Published on November 29th, 2018 | Last updated on November 14th, 2019 by | Category: TESOL / TESL Issues through CALL | No Comments on Foreigner Talk vs. Caretaker Talk | TESL Issues | 104 Views | Reading Time: 2 minutes

Foreigner Talk

Foreigner Talk

The three functions of foreigner talk can be identified:

  • It promotes communication through simplifying utterances and making them easier to process or clarifying what has been said (Hatch, 1983).
  • It signals, implicitly or explicitly, speakers’ attitudes towards their interlocutors. It can create an affective bond between the native speaker and non-native speaker.
  • It teaches the target language implicitly. It is implicit because the native speakers do not usually have any pedagogic intent in interaction.
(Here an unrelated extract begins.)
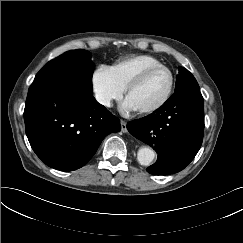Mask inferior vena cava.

Meisel (1980) suggested that there are two types of simplification: restrictive and elaborative. Restrictive simplification serves the purpose of achieving an optimal result in communication, while elaborative simplification occurs when learners are trying to complixify their interlanguage system.

Foreigner talk, compared to caretaker talk, has fewer yes/no questions. In the case of grammatical FT, three processes are evident: simplification, regularisation and elaboration.
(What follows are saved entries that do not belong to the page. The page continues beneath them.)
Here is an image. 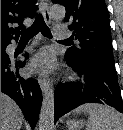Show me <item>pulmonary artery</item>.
Segmentation results:
<instances>
[{
	"mask_svg": "<svg viewBox=\"0 0 123 130\" xmlns=\"http://www.w3.org/2000/svg\"><path fill=\"white\" fill-rule=\"evenodd\" d=\"M71 35L69 29L62 24H57L54 27V36L57 39H66Z\"/></svg>",
	"mask_w": 123,
	"mask_h": 130,
	"instance_id": "1",
	"label": "pulmonary artery"
}]
</instances>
An interesting question is how native speakers come to be able to adjust the level of their FT to suit the level of individual learners. Hatch (1983) considered three ways:

  • Regression: native speakers move back through the stages of development that characterised their own acquisition of language until they find an appropriate level.
  • Matching: native speakers assess a learner’s current interlanguage state and then imitate the forms they observe in it.
  • Negotiation: native speakers simplify and clarify in accordance with the feedback they obtain from learners in communication with them.